This one is kind of easy. How could I redirect people going to:

http://site.com/blog/

To this:

http://site.com/blog/somespecificurl/

I only have one post at the moment and want it to just redirect to post using .htaccess.

Thanks!

A: 

What you're looking for is called URL Rewriting. Here's a tutorial on how to do it:

http://www.yourhtmlsource.com/sitemanagement/urlrewriting.html

Although I'm a .NET guy, and usually do this using the ASP.NET routing engine, I think this will do what you need it to:

RewriteRule ^blog(/)?$ /blog/somespecificurl/

Chris Koenig
This doesn't seem to do the trick. I'm going to keep trying. RewriteRule ^guide(/)?$ /guide/college-student-laptop-guide-2010/
Daniel O'Connor
Take a look at my answer, hopefully it will fix the problem.
AriX
A: 

If don't have access to the server config, and just want to do it in HTML, you can do it this way:

(in the head of http://site.com/blog/index.html)

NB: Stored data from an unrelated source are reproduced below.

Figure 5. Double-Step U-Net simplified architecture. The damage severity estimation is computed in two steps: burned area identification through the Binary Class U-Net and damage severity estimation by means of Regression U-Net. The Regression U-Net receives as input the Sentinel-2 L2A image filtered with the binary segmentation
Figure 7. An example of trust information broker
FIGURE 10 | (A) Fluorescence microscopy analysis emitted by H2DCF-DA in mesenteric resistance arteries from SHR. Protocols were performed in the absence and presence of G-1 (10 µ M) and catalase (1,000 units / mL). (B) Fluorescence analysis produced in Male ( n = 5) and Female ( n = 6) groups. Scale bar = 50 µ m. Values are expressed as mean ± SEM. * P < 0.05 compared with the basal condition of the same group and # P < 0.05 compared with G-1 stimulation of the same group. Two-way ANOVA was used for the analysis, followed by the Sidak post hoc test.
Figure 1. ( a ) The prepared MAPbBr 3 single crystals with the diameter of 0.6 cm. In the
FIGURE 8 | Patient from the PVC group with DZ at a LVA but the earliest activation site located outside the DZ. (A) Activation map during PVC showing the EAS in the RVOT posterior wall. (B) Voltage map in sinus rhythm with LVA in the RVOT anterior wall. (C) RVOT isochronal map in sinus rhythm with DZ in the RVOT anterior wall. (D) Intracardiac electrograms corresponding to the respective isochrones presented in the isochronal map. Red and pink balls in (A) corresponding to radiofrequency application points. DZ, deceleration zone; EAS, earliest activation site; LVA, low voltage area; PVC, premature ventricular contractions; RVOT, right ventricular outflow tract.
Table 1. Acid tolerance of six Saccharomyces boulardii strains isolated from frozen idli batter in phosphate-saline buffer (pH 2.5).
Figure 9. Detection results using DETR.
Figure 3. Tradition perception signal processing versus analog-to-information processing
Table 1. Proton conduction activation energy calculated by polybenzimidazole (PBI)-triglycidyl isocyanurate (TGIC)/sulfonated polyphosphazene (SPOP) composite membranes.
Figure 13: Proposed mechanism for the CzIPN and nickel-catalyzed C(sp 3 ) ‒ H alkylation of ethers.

<meta HTTP-EQUIV="REFRESH" content="0;url=http://site.com/blog/somespecificurl/"&gt;

The 0 is the number of seconds to wait to redirect.

cactusbin
How could I do it (302 redirect) in the .htaccess file? Thanks
Daniel O'Connor
Oh, I apologize.AriX answered this correctly:RewriteRule ^blog(/)?$ /blog/newarticle.html [R]
cactusbin
+1  A: 

As long as you have mod_rewrite enabled in your Apache configuration, you can just make a .htaccess file with these contents:

RewriteEngine on
RewriteRule ^blog(/)?$ /blog/newarticle.html [R]

The RewriteEngine line is important, because it tells Apache to actually pay attention to RewriteRule commands. If RewriteEngine on is specified by default, this is unnecessary, but in many cases, it is not specified by default. The [R] means to force the URL rewrite as a new HTTP request, causing an actual full-fledged redirect (this is unnecessary, it depends on what you're looking for).

Alternatively, you could use the HTTP meta refresh, which is simpler but requires loading the page before the redirection even happens, or you could use PHP redirects if you have PHP enabled on the server. If so, try this in /blog/index.php:

<?php
header('Location: /blog/newarticle.html');
?>
AriX
Thanks, but I can't seem to get this to work. RewriteRule ^guide(/)?$ /guide/college-student-laptop-guide-2010/ [R]
Daniel O'Connor
Even with the RewriteEngine on? Also, did you try the PHP based solution? It's a little bit simpler.